Perfect. So Apura is all about data hygiene, PETs, and red teaming. What about you, Muhammad?

I'm all into diversity and having teams with diverse perspectives, having people — yeah, just bringing that in and making sure we are not working in silos.

Perfect. Nandita?

I think the first step is to get executive buy-in to have a responsible AI program. Nothing can work without getting the leadership involved. So the next step is to start there.

Well said. Raji?

I want to leave you all with a word: data is radioactive gold. So really think about it as — and credit goes to OWASP for that — but really think about that. So it's gold because that's going to solve a lot of our problems, right?
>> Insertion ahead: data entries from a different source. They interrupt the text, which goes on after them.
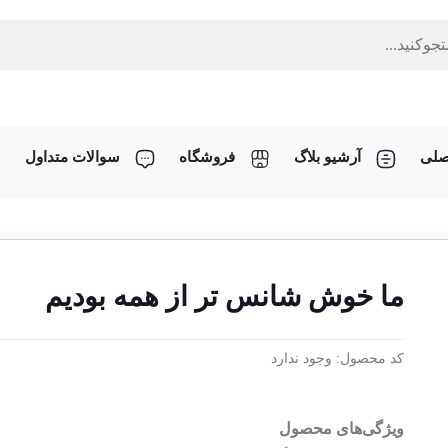
صلی
آرشیو بلاگ
فروشگاه
سوالات متداول
ما خوش شانس تر از همه بودیم
کد محصول:
وجود ندارد
ویژگی‌های محصول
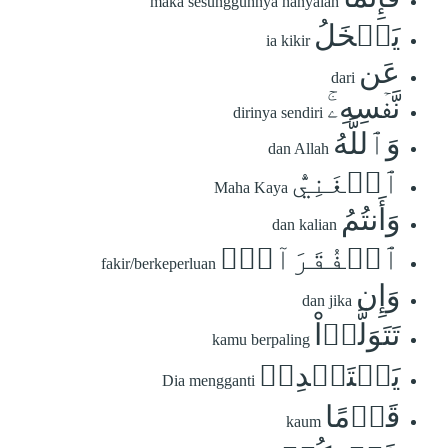
maka sesungguhnya hanyalah
يَبۡخَلُ
ia kikir
عَن
dari
نَّفۡسِهِۦۚ
dirinya sendiri
وَٱللَّهُ
dan Allah
ٱلۡغَنِيُّ
Maha Kaya
وَأَنتُمُ
dan kalian
ٱلۡفُقَرَآءُۚ
fakir/berkeperluan
وَإِن
dan jika
تَتَوَلَّوۡاْ
kamu berpaling
يَسۡتَبۡدِلۡ
Dia mengganti
قَوۡمًا
kaum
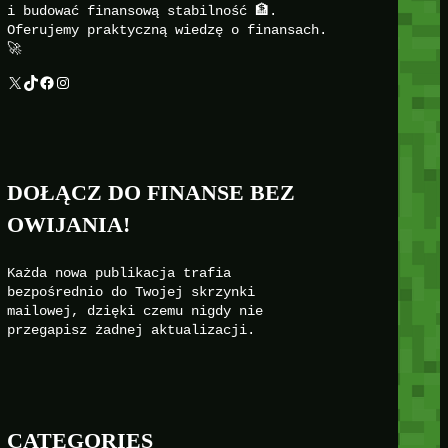
i budować finansową stabilność 🏦.
Oferujemy praktyczną wiedzę o finansach.
🚀
X
TikTok
Facebook
Instagram
DOŁĄCZ DO FINANSE BEZ
OWIJANIA!
Każda nowa publikacja trafia
bezpośrednio do Twojej skrzynki
mailowej, dzięki czemu nigdy nie
przegapisz żadnej aktualizacji.
CATEGORIES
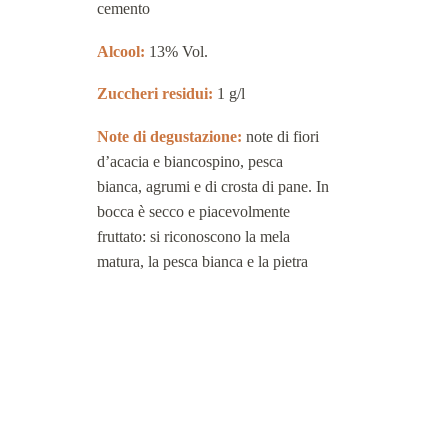
cemento
Alcool:
13% Vol.
Zuccheri residui:
1 g/l
Note di degustazione:
note di fiori
d’acacia e biancospino, pesca
bianca, agrumi e di crosta di pane. In
bocca è secco e piacevolmente
fruttato: si riconoscono la mela
matura, la pesca bianca e la pietra
focaia.
Scarica scheda del vino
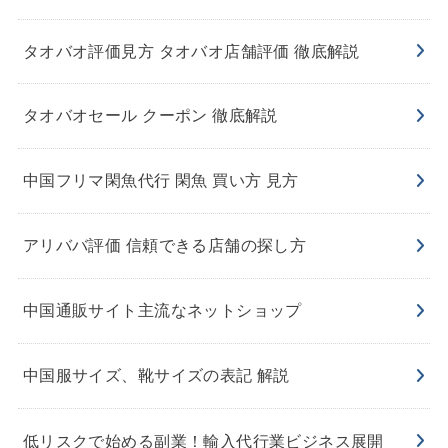
タオバオ評価見方 タオバオ店舗評価 徹底解説
タオバオセール クーポン 徹底解説
中国フリマ閑魚代行 閑魚 買い方 見方
アリババ評価 信頼できる店舗の探し方
中国通販サイト主流なネットショップ
中国服サイズ、靴サイズの表記 解説
低リスクで始める副業！輸入代行業ビジネス展開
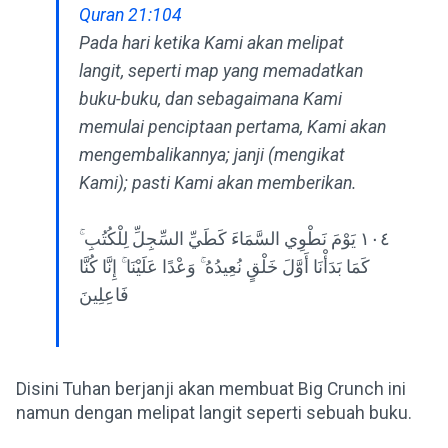
Quran 21:104
Pada hari ketika Kami akan melipat
langit, seperti map yang memadatkan
buku-buku, dan sebagaimana Kami
memulai penciptaan pertama, Kami akan
mengembalikannya; janji (mengikat
Kami); pasti Kami akan memberikan.
١٠٤ يَوْمَ نَطْوِي السَّمَاءَ كَطَيِّ السِّجِلِّ لِلْكُتُبِ ۚ
كَمَا بَدَأْنَا أَوَّلَ خَلْقٍ نُعِيدُهُ ۚ وَعْدًا عَلَيْنَا ۚ إِنَّا كُنَّا
فَاعِلِينَ
Disini Tuhan berjanji akan membuat Big Crunch ini
namun dengan melipat langit seperti sebuah buku.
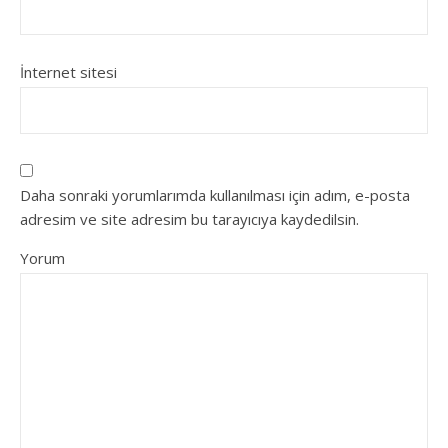
İnternet sitesi
Daha sonraki yorumlarımda kullanılması için adım, e-posta
adresim ve site adresim bu tarayıcıya kaydedilsin.
Yorum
Marketing, security, privacy, everything. Data is going to solve it for us. But it is radioactive. It's going to come and bite you. So make sure that you really understand how you use it.

Thank you, Raji. Thank you very much everybody on this esteemed panel: Apura, Muhammad, Nandita, Raji. And thank you, my dear audience. You really made this session super special. So let's have a big round of applause for everybody. Thank you. Thank you all.